Analysis of AlphaFold2 for Modeling Structures of Wildtype and Variant Protein Sequences
Author(s) -
Anowarul Kabir,
Toki Inan,
Amarda Shehu
Publication year - 2022
Publication title -
epic series in computing
Language(s) - English
Resource type - Conference proceedings
SCImago Journal Rank - 0.21
H-Index - 7
ISSN - 2398-7340
DOI - 10.29007/5g4v
Subject(s) - computer science , protein structure prediction , sequence (biology) , protein tertiary structure , benchmark (surveying) , mutation , protein design , wild type , protein structure , computational biology , function (biology) , stability (learning theory) , artificial intelligence , biology , genetics , machine learning , mutant , gene , biochemistry , geodesy , geography
ResNet and, more recently, AlphaFold2 have demonstrated that deep neural networks can now predict a tertiary structure of a given protein amino-acid sequence with high accuracy.

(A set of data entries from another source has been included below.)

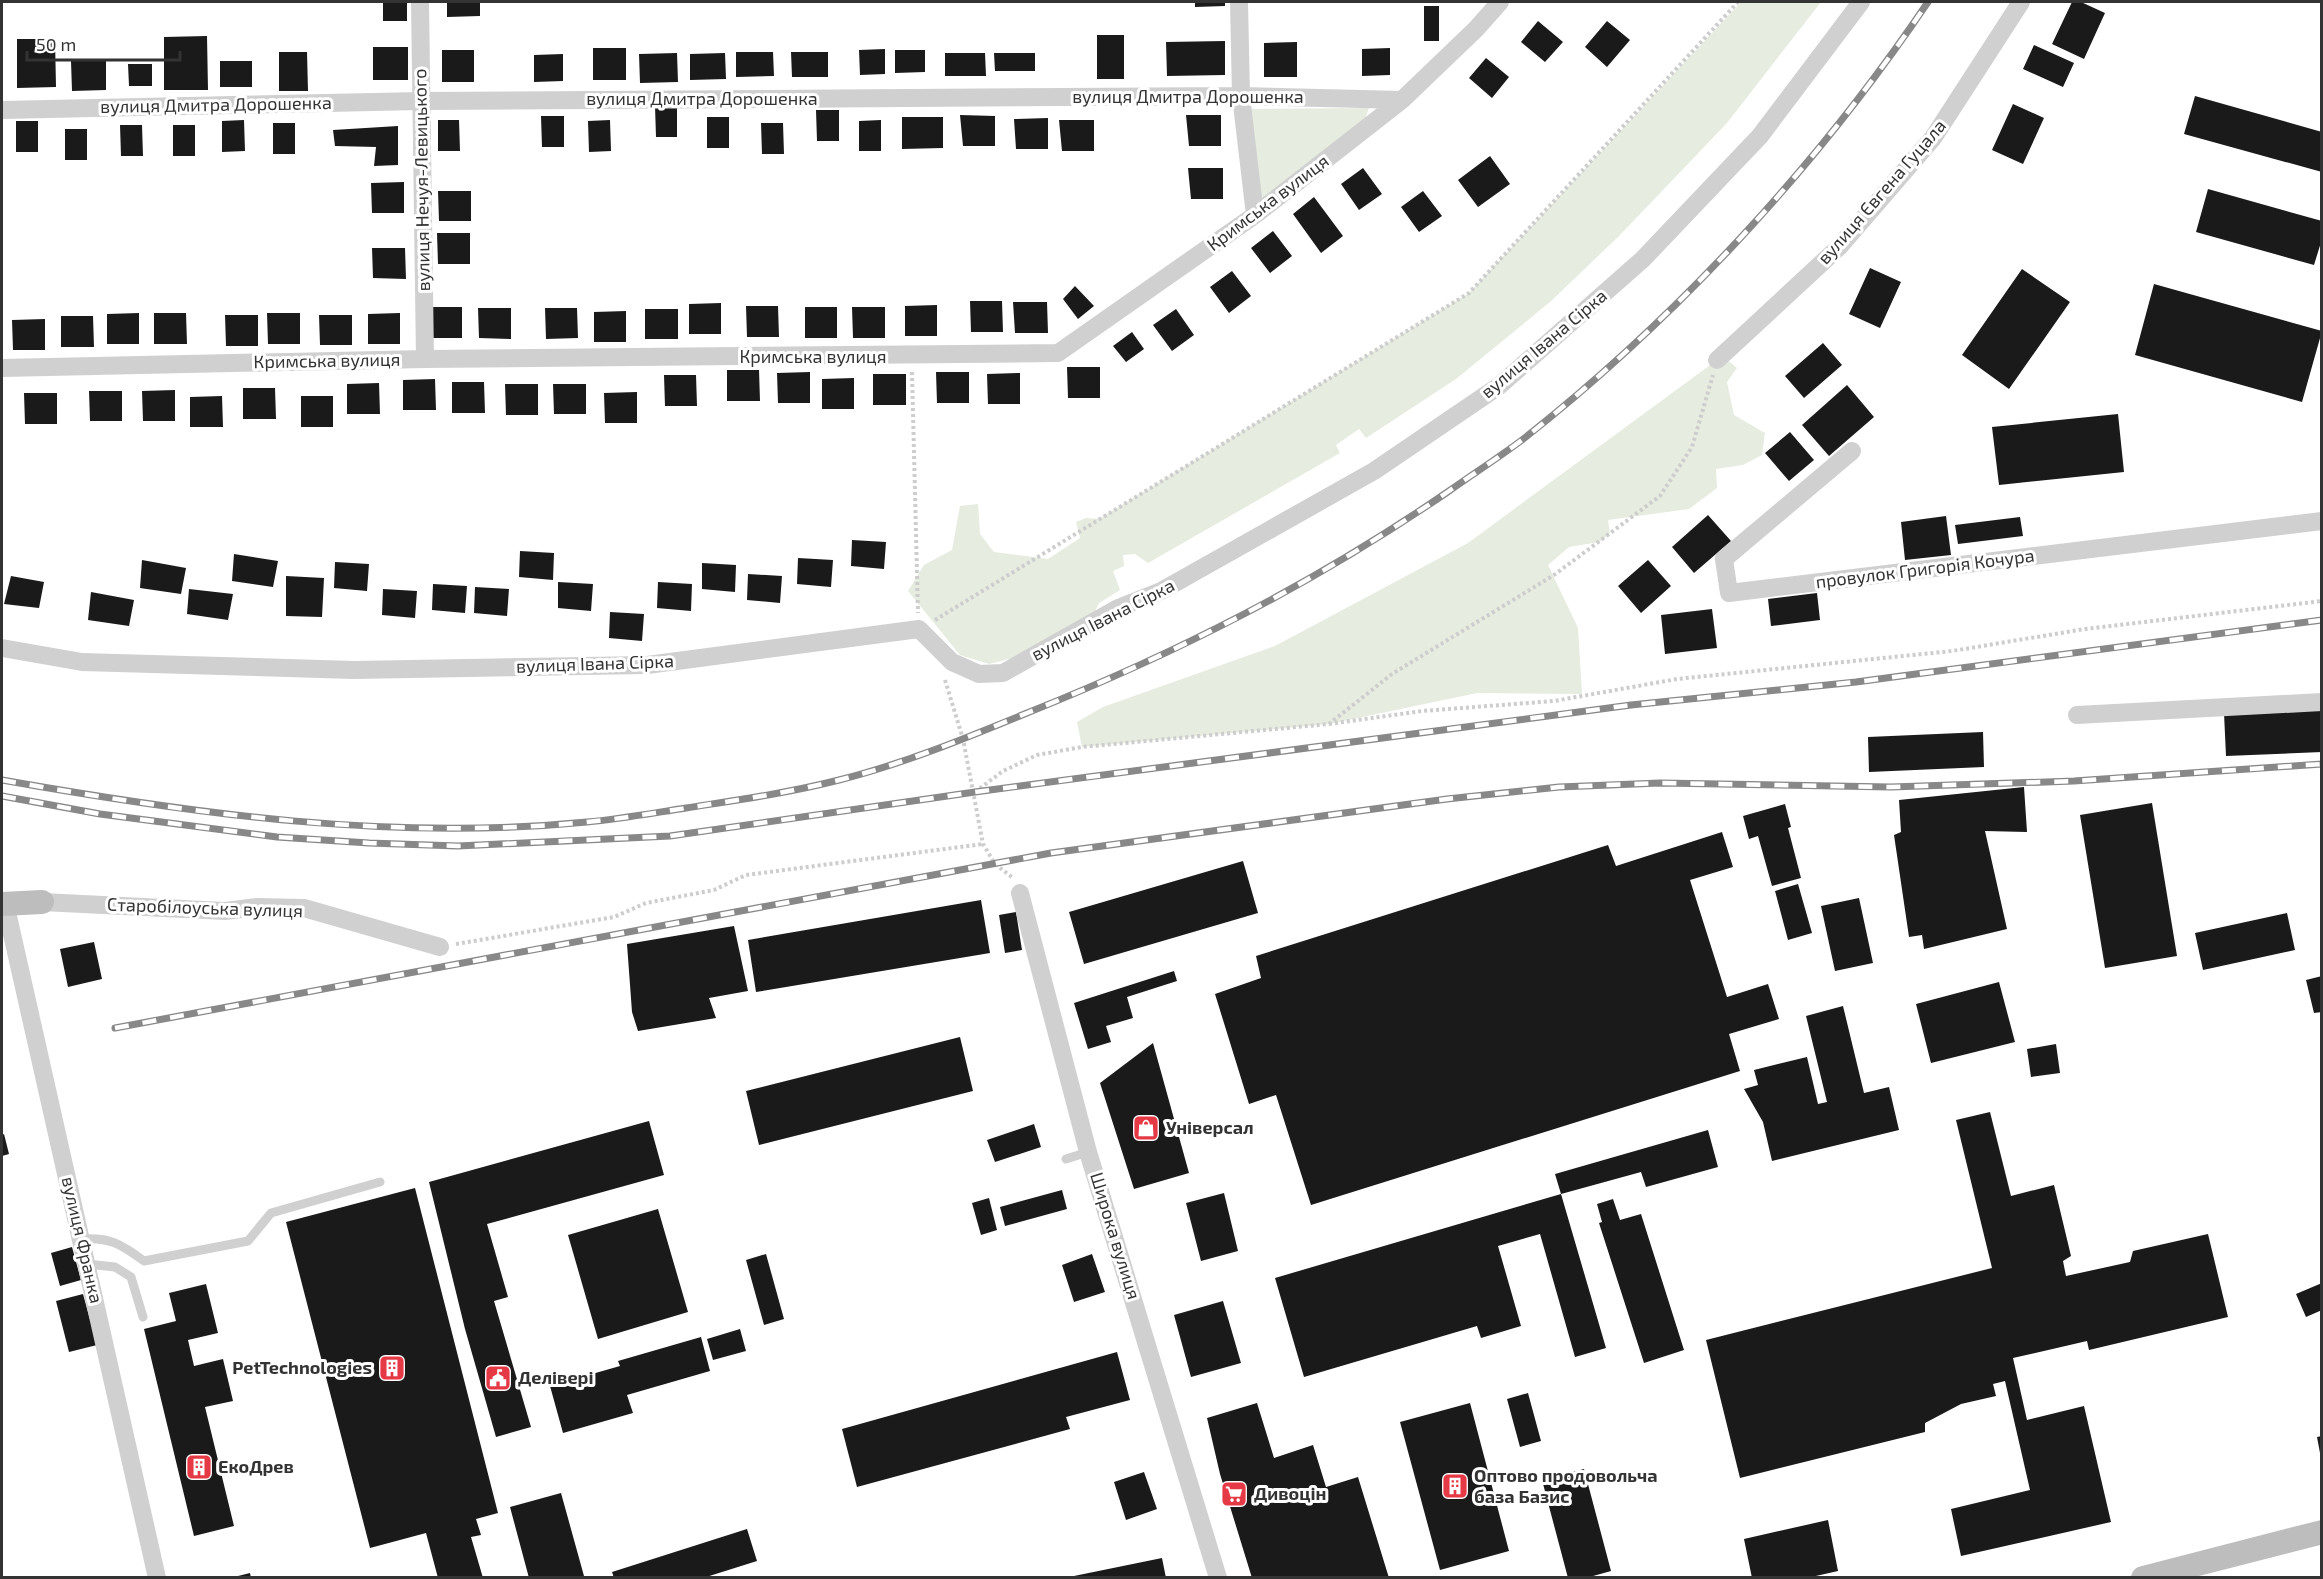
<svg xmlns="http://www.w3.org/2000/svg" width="2323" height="1579" font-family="'Exo 2',sans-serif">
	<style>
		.green { fill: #e6ecdf }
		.building { fill: #1a1a1a }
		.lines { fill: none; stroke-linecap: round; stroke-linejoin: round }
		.path { stroke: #cdcdcd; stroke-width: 4; stroke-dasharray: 3 3; stroke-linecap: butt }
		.lane { stroke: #d0d0d0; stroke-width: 9 }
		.street { stroke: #d0d0d0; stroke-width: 18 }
		.secondary { stroke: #bdbdbd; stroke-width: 24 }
		.rail-casing { stroke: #888; stroke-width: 7 }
		.rail { stroke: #fff; stroke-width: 4.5; stroke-dasharray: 14; stroke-linecap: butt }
		.labels { text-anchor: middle; stroke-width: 6; stroke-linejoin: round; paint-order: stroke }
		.street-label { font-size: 18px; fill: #333; stroke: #fff }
		.poi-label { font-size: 18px; font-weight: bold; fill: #333; stroke: #fff; text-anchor: start }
	</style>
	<rect width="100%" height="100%" fill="#fff"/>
	<path class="green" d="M1741,2H1821L1727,123L1619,236L1550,302L1456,379L1366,438L1359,429L1336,445L1340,453L1148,563L1135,554L1123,555L1124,566L1113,571L1120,590L1099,603L1092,618L1017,657L989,664L960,655L908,591L924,565L952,550L960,506L978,504L980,534L994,552L1048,559L1080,538L1076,522L1086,518L1099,519L1469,293Z
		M1369,108L1363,125L1262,200L1254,159L1234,109Z
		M1717,360L1730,362L1737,368L1727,382L1734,415L1765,433L1762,455L1743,465L1716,469L1717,488L1689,509L1608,520L1610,534L1599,542L1569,547L1548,565L1578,628L1582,694L1477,693L1329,724L1082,747L1077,722L1103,707L1275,646L1468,543Z"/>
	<path class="building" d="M383,2H407V21H383Z
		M447,2H480V16L447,17Z
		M1195,2H1225V6L1195,7Z
		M2072,2H2081L2105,13L2084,59L2052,44Z
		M1424,6H1439V41H1424Z
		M1538,21L1563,42L1545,62L1521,42Z
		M1607,21L1630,40L1607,67L1585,47Z
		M1097,35H1124V79H1097Z
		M207,36L208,90H164V37Z
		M17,39H55L56,87L17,88Z
		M1225,41V75L1167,76L1166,42Z
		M1297,42V77H1264V43Z
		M2034,45L2074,63L2063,87L2023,69Z
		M373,47H408V80H373Z
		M593,48H626V80H593Z
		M1390,48V75L1362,76V49Z
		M885,49V74L860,75L859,50Z
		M442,50H474V82H442Z
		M895,50H925V72L895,73Z
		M279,52H307L308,91H279Z
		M736,52H773L774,76L736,77Z
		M791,52H828V77H792Z
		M677,53L678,82L640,83L639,54Z
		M725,53L726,79L690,80V54Z
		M945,53H985L986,76H945Z
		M994,53H1035V71H995Z
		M563,54V81L534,82V55Z
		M1486,58L1509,77L1492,98L1469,78Z
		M71,61H106V90L72,91Z
		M220,61H252V87H220Z
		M128,64H152V86H129Z
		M2195,96L2322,132V172L2184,134Z
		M2013,104L2044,118L2023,164L1992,150Z
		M655,106H677V137H656Z
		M816,110H839V141H817Z
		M960,115L995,116V146H963Z
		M1186,115H1221V146H1189Z
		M541,116H564V147H542Z
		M707,117H729V148H707Z
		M902,117H943V148L902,149Z
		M1048,118V149H1016L1014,119Z
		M244,120L245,151L222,152V121Z
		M438,120H459L460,151H438Z
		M610,120L611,151L589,152L588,121Z
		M881,120V151H859V121Z
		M1059,120H1094V151H1062Z
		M16,121H38V152H16Z
		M273,123H295V154H273Z
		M761,123H783L784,154H762Z
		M120,125H142L143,156H121Z
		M173,125H195V156H173Z
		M398,126V165L374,166L376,147L335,146L333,130Z
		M65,129H87V160H65Z
		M1490,156L1510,184L1478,207L1458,180Z
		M1188,168H1223V199H1191Z
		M1363,168L1382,194L1359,210L1341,184Z
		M404,182V213H372L371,183Z
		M2208,189L2322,221V239L2314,265L2196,232Z
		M438,191H471V221H439Z
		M1423,191L1442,216L1419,232L1401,207Z
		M1314,197L1343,236L1321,253L1293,214Z
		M1273,231L1292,256L1270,273L1251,248Z
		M437,233H470V264H438Z
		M372,248H405L406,279L373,278Z
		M1870,268L1901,282L1880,328L1849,314Z
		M2022,269L2070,302L2009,389L1962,355Z
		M1232,271L1251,296L1229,313L1210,287Z
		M2154,284L2322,331L2302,402L2135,355Z
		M1075,286L1094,306L1078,319L1063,299Z
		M970,301H1002L1003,332H971Z
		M1013,302H1047L1048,333H1015Z
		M721,303V334H689V304Z
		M937,305V336H905V306Z
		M746,306H778L779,337H747Z
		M430,307H462V338H430Z
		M805,307H837V338H805Z
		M852,307H885V338H853Z
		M478,308H511V339L479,338Z
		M545,308H577L578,338L546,339Z
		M645,309H678V339H645Z
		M1176,309L1194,335L1172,351L1153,325Z
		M626,311V342H594V312Z
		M139,313V344H107V314Z
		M154,313H186L187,344H154Z
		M267,313H300V344H268Z
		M400,313V344H368V314Z
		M225,315H258V346H226Z
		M319,315H352V345H320Z
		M61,316H93L94,347H61Z
		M45,319V350H13L12,320Z
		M1132,332L1144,349L1126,362L1113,346Z
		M1823,343L1842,365L1804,398L1785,376Z
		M1067,367H1100V398H1068Z
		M727,370H759L760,401H727Z
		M810,372V403H778L777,373Z
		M936,372H969V403H937Z
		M1020,373V404H988L987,374Z
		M873,374H906V405H873Z
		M664,375H696L697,406H665Z
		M854,378V409H822V379Z
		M435,379L436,410H403V380Z
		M452,382H484L485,413H452Z
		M379,383L380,414H347V384Z
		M505,384H538V415H506Z
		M553,384H586V414H554Z
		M1847,385L1874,417L1829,456L1802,425Z
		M243,388H275L276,419H243Z
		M175,390V421H143L142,391Z
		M89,391H122V421H90Z
		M637,392V423H605L604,393Z
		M24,393H57V424H25Z
		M222,396L223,427H190V397Z
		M301,396H333V427H301Z
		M2118,414L2124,472L1999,485L1992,427Z
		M1790,432L1814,460L1789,481L1765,453Z
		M1708,515L1731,541L1694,573L1672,547Z
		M1946,516L1951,555L1905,560L1901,522Z
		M2020,517L2023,536L1958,544L1955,525Z
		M852,540L886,542L884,569L851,566Z
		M520,551L554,553L553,580L519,577Z
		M234,554L278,561L273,587L232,581Z
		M798,558L833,560L831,587L797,584Z
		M142,560L186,568L181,594L140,588Z
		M1648,560L1671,586L1641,613L1618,586Z
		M335,562L369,564L367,591L334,588Z
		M702,563L736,565L735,592L702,589Z
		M748,574L782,576L780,603L747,600Z
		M11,576L44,582L39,608L4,604Z
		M286,576L324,578L322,617L286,616Z
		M558,582L593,584L591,611L558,608Z
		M658,582L692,584L691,611L657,608Z
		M433,584L467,586L465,613L432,610Z
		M475,587L509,589L507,616L474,613Z
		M189,589L233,594L228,620L187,614Z
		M383,589L417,591L415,618L382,615Z
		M91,592L134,600L129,626L88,620Z
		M1817,593L1820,620L1771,626L1768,599Z
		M1712,609L1717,648L1665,654L1661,615Z
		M610,612L644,614L642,641L609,638Z
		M2322,709V752L2226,756L2224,713Z
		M1983,732L1984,767L1869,772L1868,737Z
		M2024,787L2027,832L1985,831L2007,929L1924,949L1922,935L1909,937L1894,835L1901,832L1899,800Z
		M2152,803L2177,956L2105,968L2080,815Z
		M1785,804L1791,827L1788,828L1801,878L1772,886L1758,836L1749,839L1743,816Z
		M1722,832L1733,867L1690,880L1727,997L1768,984L1779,1019L1729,1034L1740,1071L1311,1205L1276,1095L1249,1104L1215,994L1261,978L1256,956L1608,845L1616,866Z
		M1243,861L1258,913L1084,964L1069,912Z
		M1798,884L1812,933L1788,940L1775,891Z
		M1859,898L1873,963L1835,971L1821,906Z
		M981,900L990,953L756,992L748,940Z
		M1016,912L1022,950L1005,953L999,915Z
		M2287,913L2295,950L2203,970L2195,933Z
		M734,926L748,991L709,998L716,1018L638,1031L632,1012L627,944Z
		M94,942L102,979L68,987L60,949Z
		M1174,971L1177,981L1127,997L1133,1018L1106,1026L1111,1042L1088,1049L1074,1003Z
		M2322,976V1012L2314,1013L2306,980Z
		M1999,982L2015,1042L1931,1063L1916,1004Z
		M1843,1006L1864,1093L1889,1087L1899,1130L1772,1161L1763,1122L1744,1089L1758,1085L1754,1070L1807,1057L1818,1104L1827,1102L1806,1016Z
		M960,1037L973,1091L759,1145L746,1091Z
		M1153,1043L1189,1173L1134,1189L1100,1083Z
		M2056,1044L2060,1073L2031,1077L2027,1049Z
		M1990,1112L2011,1196L2054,1185L2071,1256L2063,1261L2066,1276L2130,1262L2133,1251L2208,1234L2228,1317L2089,1350L2087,1341L2013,1358L2027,1420L2084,1406L2111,1522L1961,1556L1951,1509L2030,1490L2005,1381L1993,1384L1996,1396L1961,1404L1925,1423V1432L1740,1478L1706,1340L1992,1268L1956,1120Z
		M649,1121L664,1175L487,1224L508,1297L494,1301L531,1427L496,1437L465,1329L429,1182Z
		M1034,1124L1041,1147L995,1162L987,1140Z
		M1708,1130L1718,1167L1646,1187L1641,1172L1561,1194L1555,1174Z
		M4,1134L9,1154L2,1156V1135Z
		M415,1188L498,1513L476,1519L481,1535L471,1537L483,1578H438L426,1533L370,1548L286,1222Z
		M1062,1190L1067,1209L1005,1226L1000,1207Z
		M1224,1193L1238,1251L1201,1261L1186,1203Z
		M1561,1194L1606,1348L1575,1357L1540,1234L1498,1246L1521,1326L1481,1338L1477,1326L1304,1377L1275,1278Z
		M989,1198L997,1230L981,1235L972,1203Z
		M1613,1199L1620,1220L1641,1214L1684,1350L1644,1363L1599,1223L1602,1222L1597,1204Z
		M658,1209L688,1312L598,1339L568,1235Z
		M72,1247L81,1280L60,1286L51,1253Z
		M766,1254L784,1319L764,1325L746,1260Z
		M1092,1254L1105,1292L1074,1302L1062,1265Z
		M2322,1283V1310L2306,1317L2296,1294Z
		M206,1284L218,1333L188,1340L194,1366L223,1359L233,1401L205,1407L234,1526L194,1536L144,1329L176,1321L169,1293Z
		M83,1294L97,1345L69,1352L56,1301Z
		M1223,1301L1241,1363L1191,1377L1174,1315Z
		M740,1329L746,1351L713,1360L707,1339Z
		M701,1337L710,1371L627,1395L633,1413L563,1433L550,1386L620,1366L618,1361Z
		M1117,1352L1130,1400L1066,1417L1070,1429L857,1487L842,1429Z
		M1528,1393L1541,1441L1520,1447L1507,1399Z
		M1257,1403L1274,1458L1313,1445L1326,1487L1358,1477L1389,1578H1252L1220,1474L1207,1418Z
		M1470,1403L1509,1551L1440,1570L1400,1422Z
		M2322,1436V1453H2320L2317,1437Z
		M1584,1469L1611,1571L1586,1578H1568L1542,1480Z
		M1144,1472L1157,1509L1126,1520L1114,1482Z
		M561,1493L584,1576L529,1578L510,1507Z
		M1828,1520L1838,1571L1807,1578H1752L1744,1539Z
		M747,1529L757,1561L703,1578H614L612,1572Z
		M1162,1558L1166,1578H1074V1576Z
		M250,1573L251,1578H234V1577Z"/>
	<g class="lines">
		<path class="path" d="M912,372L918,613
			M935,620L1469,293L1738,2
			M945,680L963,739L983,844L995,864L1013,878
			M1329,724L1422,711L1554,701L1677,679L1952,651L2085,629L2322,601
			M975,792L1003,771L1037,755L1082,747L1329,724L1392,674L1554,575L1660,496L1692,447L1713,375
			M456,944L614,917L646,903L714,890L746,875L983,844"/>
		<path class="lane" d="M1066,1159L1088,1152
			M81,1239C110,1237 121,1244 144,1261L248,1241L271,1213L380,1182
			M87,1264L115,1267L131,1277L143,1317"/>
		<path class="street" d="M420,2L425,359
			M1239,2L1241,96L1255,215
			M2,110L421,101L1241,96L1402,100
			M1717,360L1839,247L1933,138L2021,2
			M2,368L425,359L1058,353L1255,215L1402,100L1476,29L1500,2
			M1852,451L1724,559L1729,593L2322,521
			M2,648L82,662L354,670L647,665L919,629L952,662L979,674L1003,673L1118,608L1161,591L1374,471L1499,386L1643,259L1760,136L1861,2
			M2077,715L2322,702
			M1020,893L1088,1152L1218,1578
			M42,902L225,911L257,907L304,908L440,947
			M5,903L157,1578"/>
		<path class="secondary" d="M2,904L42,902
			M2143,1578L2322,1532"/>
		<defs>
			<path id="rail" d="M2,780C195,814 390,841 587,822C620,819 653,813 686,808C737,800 788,793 839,780C903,764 966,738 1027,713C1177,653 1315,583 1449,491C1473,474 1498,458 1522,440C1677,318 1818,165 1928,2
				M2,796L100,814L277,837L369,843L458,846L670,836L975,792L1631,705L1856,682L2322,620
				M115,1028L1051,853L1447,799L1559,787L1660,783L1891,787L2074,781L2322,764"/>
		</defs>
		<use href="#rail" class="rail-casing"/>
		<use href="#rail" class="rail"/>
	</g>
	<defs>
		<symbol id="shop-square" viewBox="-11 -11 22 22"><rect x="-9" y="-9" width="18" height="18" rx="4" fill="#e63946" stroke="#fff"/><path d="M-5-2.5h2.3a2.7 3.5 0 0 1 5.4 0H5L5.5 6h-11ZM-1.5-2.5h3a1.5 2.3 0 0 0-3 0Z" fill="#fff"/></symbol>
		<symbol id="building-square" viewBox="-11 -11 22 22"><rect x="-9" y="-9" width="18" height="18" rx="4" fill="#e63946" stroke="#fff"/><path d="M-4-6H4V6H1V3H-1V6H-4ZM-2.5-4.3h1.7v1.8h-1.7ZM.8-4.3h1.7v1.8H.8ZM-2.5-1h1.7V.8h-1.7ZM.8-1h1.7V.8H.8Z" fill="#fff"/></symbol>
		<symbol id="civic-square" viewBox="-11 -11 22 22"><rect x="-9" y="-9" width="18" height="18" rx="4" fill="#e63946" stroke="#fff"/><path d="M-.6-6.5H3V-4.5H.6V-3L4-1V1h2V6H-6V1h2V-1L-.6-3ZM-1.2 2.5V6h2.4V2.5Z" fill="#fff"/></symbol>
		<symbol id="supermarket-square" viewBox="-11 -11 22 22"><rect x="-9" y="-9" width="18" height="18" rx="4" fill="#e63946" stroke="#fff"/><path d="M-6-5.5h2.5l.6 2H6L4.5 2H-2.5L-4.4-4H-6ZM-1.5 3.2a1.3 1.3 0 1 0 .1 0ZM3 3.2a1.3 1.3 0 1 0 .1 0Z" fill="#fff"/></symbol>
	</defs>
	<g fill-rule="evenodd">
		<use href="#shop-square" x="1131" y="1113" width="30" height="30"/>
		<use href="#building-square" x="377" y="1353" width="30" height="30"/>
		<use href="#civic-square" x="483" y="1363" width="30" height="30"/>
		<use href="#building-square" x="184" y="1452" width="30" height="30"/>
		<use href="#building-square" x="1440" y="1471" width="30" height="30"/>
		<use href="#supermarket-square" x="1219" y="1479" width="30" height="30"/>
	</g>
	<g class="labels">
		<g class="street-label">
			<text x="1188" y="103">вулиця Дмитра Дорошенка</text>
			<text x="702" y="105">вулиця Дмитра Дорошенка</text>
			<text transform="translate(216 105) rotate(-1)" y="6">вулиця Дмитра Дорошенка</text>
			<text transform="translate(422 180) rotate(-91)" y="6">вулиця Нечуя-Левицького</text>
			<text transform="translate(1882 192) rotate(-49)" y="6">вулиця Євгена Гуцала</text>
			<text transform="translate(1268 203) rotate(-37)" y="6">Кримська вулиця</text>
			<text transform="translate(1544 344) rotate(-40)" y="6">вулиця Івана Сірка</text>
			<text x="813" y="363">Кримська вулиця</text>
			<text transform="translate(327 361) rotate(-1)" y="6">Кримська вулиця</text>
			<text transform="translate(1925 569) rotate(-7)" y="6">провулок Григорія Кочура</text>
			<text transform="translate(1103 620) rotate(-27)" y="6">вулиця Івана Сірка</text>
			<text transform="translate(595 664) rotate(-2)" y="6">вулиця Івана Сірка</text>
			<text transform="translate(205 908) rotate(2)" y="6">Старобілоуська вулиця</text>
			<text transform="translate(1115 1236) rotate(73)" y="6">Широка вулиця</text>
			<text transform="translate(82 1240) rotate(77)" y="6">вулиця Франка</text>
		</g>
		<g class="poi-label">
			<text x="1166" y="1134">Універсал</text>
			<text x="372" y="1374" text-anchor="end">PetTechnologies</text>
			<text x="518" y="1384">Делівері</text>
			<text x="218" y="1473">ЕкоДрев</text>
			<text x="1474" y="1482">Оптово продовольча<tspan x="1474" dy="21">база Базис</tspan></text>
			<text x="1254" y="1500">Дивоцін</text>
		</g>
	</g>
	<rect width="2323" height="1579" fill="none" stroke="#333333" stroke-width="6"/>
	<path d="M27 51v9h153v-9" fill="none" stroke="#333333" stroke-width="3"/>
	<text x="36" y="51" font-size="18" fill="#333333" stroke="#ffffff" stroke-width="4.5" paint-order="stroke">50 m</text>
</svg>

This seminal development will allow molecular biology researchers to advance various studies linking sequence, structure, and function. Many studies will undoubtedly focus on the impact of sequence mutations on stability, fold, and function. In this paper, we evaluate the ability of AlphaFold2 to predict accurate tertiary structures of wildtype and mutated sequences of protein molecules. We do so on a benchmark dataset in mutation modeling studies. Our empirical evaluation utilizes global and local structure analyses and yields several interesting observations. It shows, for instance, that AlphaFold2 performs similarly on wildtype and variant sequences. The placement of the main chain of a protein molecule is highly accurate. However, while AlphaFold2 reports similar confidence in its predictions over wildtype and variant sequences, its performance on placements of the side chains suffers in comparison to main-chain predictions. The analysis overall supports the premise that AlphaFold2-predicted structures can be utilized in further downstream tasks, but that further refinement of these structures may be necessary.